**TASK PROMPT:** Return each line of the entries below that contains the string "Bass".

Saved data entries:
..............................

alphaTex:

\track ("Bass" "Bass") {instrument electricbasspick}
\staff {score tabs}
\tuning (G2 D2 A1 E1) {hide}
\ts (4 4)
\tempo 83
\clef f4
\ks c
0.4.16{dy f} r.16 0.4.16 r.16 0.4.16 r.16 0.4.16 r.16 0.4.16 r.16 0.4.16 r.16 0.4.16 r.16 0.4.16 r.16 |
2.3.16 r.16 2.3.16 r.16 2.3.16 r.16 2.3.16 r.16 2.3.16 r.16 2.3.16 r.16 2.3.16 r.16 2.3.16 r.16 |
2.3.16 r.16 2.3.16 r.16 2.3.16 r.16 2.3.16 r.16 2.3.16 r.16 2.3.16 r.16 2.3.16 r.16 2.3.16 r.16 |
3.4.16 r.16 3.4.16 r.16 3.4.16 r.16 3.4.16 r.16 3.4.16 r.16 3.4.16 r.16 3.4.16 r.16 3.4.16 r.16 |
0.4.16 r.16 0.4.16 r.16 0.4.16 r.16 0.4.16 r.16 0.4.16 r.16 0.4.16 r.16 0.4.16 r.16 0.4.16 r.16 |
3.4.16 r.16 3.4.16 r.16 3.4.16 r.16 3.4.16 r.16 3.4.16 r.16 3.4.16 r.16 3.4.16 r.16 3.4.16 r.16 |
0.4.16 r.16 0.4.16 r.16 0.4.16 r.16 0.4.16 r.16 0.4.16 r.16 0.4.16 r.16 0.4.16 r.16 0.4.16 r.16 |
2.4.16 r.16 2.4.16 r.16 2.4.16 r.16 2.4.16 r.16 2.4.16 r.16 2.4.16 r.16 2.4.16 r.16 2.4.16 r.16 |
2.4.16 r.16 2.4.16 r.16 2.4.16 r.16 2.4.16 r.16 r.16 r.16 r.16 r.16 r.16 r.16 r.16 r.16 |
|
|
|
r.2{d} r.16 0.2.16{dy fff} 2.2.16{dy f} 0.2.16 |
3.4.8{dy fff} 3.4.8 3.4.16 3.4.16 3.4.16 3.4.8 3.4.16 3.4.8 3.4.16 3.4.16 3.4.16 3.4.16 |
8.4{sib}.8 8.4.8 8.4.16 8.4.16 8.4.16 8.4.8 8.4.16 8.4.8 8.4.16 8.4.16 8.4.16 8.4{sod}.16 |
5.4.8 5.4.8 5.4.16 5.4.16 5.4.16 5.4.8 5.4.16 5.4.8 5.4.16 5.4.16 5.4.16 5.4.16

..............................

**THE SOLUTION:**
\track ("Bass" "Bass") {instrument electricbasspick}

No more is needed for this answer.